東京・新橋の地下道。汐留の高層ビル街から銀座線の駅へ向かう通路に、ぼろぼろになった背広を着た白髪のホームレスが新聞紙を敷いて横たわっている。何日も入浴していないのだろう。顔が真っ黒に汚れた老女が、わずかな身の回りの品を入れた紙袋の横でカップラーメンをすすっていた。
ここからわずか15分も歩けば、日本で最もにぎやかな繁華街の一つである銀座に着く。プラダ、ルイ・ヴィトン、アルマーニの高級ブティックがずらりと並び、フランスから来た1個40万円のバッグや100万円を超えるスイスの腕時計が売れていく。昼間の気温は20度近いのに、毛皮のジャケットを着て歩く若い女性も目立った。
日本で格差が急激に広がっていることを、強く感じた。駅の電光掲示板には、「XX駅で人身事故」という報せが1日に何回も載る。経済大国ニッポンでは毎年3万人を超える人々が自殺するが、彼らの多くは格差社会の犠牲者である。
ドイツでも、市民の間で所得や資産の格差は広がっている。この国の個人資産は5兆4000億ユーロ(約864兆円)。ドイツ経済研究所(DIW)によると、全体の10%に当たる最も裕福な市民が、国全体の個人資産の6割を持っている。ドイツ最大手の銀行ドイチェ・バンクのアッカーマン頭取は、毎年17億9000万円の収入がある。これに対し、市民の3分の2は資産らしい資産を持っていない。
地域差も大きい。旧西ドイツ市民の平均資産額は9万1500ユーロ(1464万円)だが、これは旧東ドイツ市民の2.5倍である。
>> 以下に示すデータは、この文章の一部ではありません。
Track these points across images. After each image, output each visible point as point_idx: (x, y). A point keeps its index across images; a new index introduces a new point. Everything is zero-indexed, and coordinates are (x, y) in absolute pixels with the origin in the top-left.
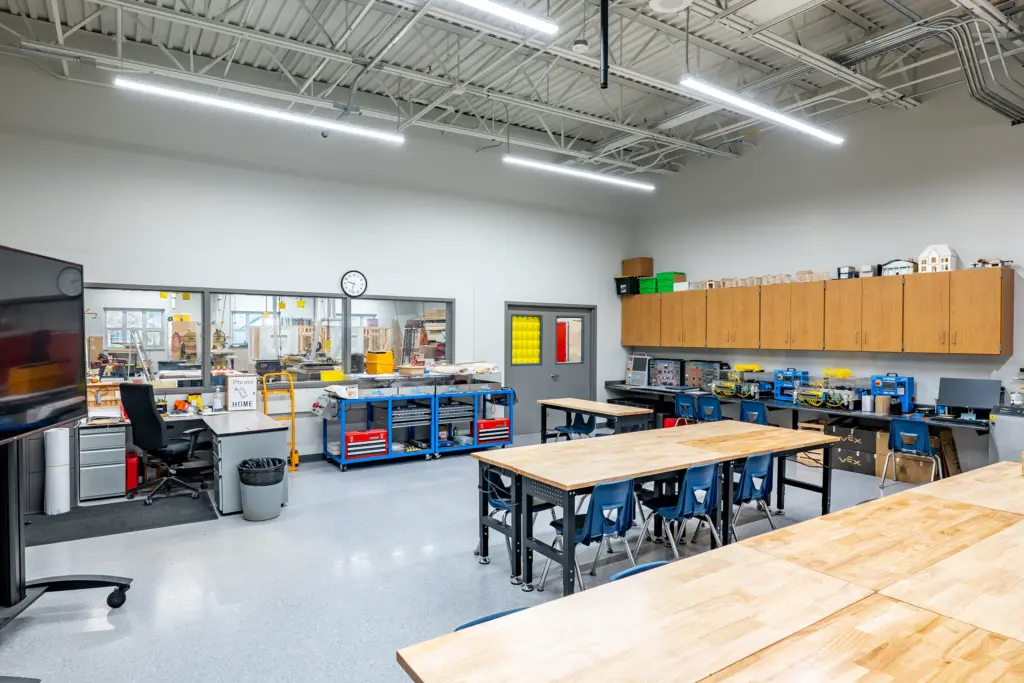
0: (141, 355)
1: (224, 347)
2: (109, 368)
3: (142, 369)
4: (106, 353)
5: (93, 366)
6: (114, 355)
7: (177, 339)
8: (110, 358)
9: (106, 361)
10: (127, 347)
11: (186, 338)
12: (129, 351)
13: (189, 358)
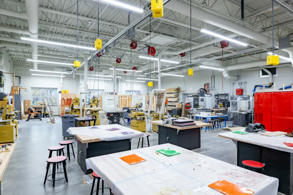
0: (48, 108)
1: (97, 106)
2: (33, 115)
3: (48, 114)
4: (32, 108)
5: (25, 113)
6: (35, 108)
7: (63, 101)
8: (33, 110)
9: (32, 112)
10: (41, 105)
11: (74, 101)
12: (43, 106)
13: (75, 112)
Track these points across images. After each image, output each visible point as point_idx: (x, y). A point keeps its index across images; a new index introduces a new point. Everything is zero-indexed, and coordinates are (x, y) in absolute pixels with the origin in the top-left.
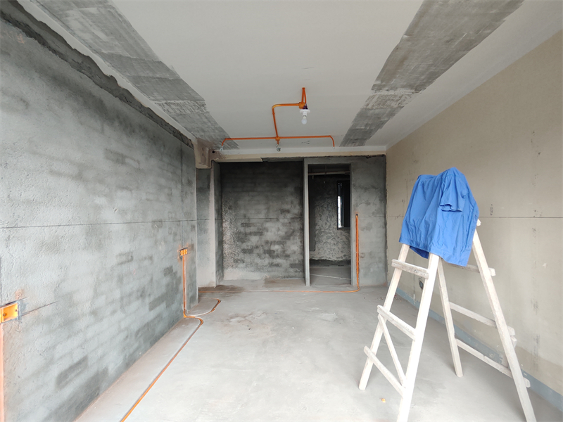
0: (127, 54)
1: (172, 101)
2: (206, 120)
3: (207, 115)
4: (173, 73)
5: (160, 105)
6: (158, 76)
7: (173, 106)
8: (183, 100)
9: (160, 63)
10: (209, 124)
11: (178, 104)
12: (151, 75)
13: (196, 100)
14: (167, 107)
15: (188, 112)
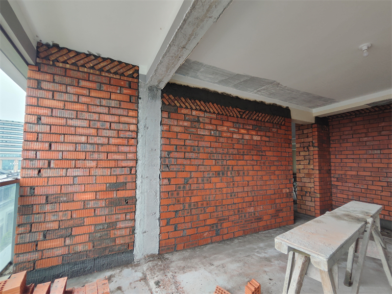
0: (224, 78)
1: (260, 89)
2: (289, 92)
3: (286, 88)
4: (247, 76)
5: (255, 93)
6: (242, 80)
7: (262, 91)
8: (264, 86)
9: (238, 74)
10: (294, 93)
11: (264, 89)
12: (239, 81)
13: (271, 83)
14: (260, 93)
15: (274, 91)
統一から17年経っても経済格差が縮まらないことは、社会主義体制が残したつめ跡がいかに深いかを物語っている。
財界と太いパイプを持つシュレーダー前首相は、企業の国際競争力を高めるために法人税を引き下げ、社会保障サービスを削って、企業の負担を減らすことに力を入れてきた。この政策が、ドイツ社会で格差を広げる原因になったことは間違いない。
ドイツ人は、キリスト教的価値観の影響で、いまも米国人や日本人に比べて社会的正義(Soziale Gerechtigkeit)を重く見る傾向がある。私は、社会民主党(SPD)の支持者が減って左派政党に共感する市民が増えていることに、「格差社会を変えなくてはならない」という世論の動きを感じる。SPDがハルツIV法の見直しを決めたことも、同じ文脈の中にある。
鉄道の機関士たちが波状的にストを繰り返しているが、市民の間から大きな反発の声は上がっていない。むしろ低賃金で働かされている機関士たちに理解を示す人が多いことも、「所得の格差拡大に歯止めをかけなくてはならない」という姿勢を感じる。外国の投資ファンドから買収を仕掛けられたときに企業を守るような法律を施行するべきだという意見が強いことも、市民の米国型資本主義への強い不信感を表している。
シュレーダー氏が導入した改革への反発として、私は今後ドイツで左派政党への支持が強まるのではないかという印象を持っている。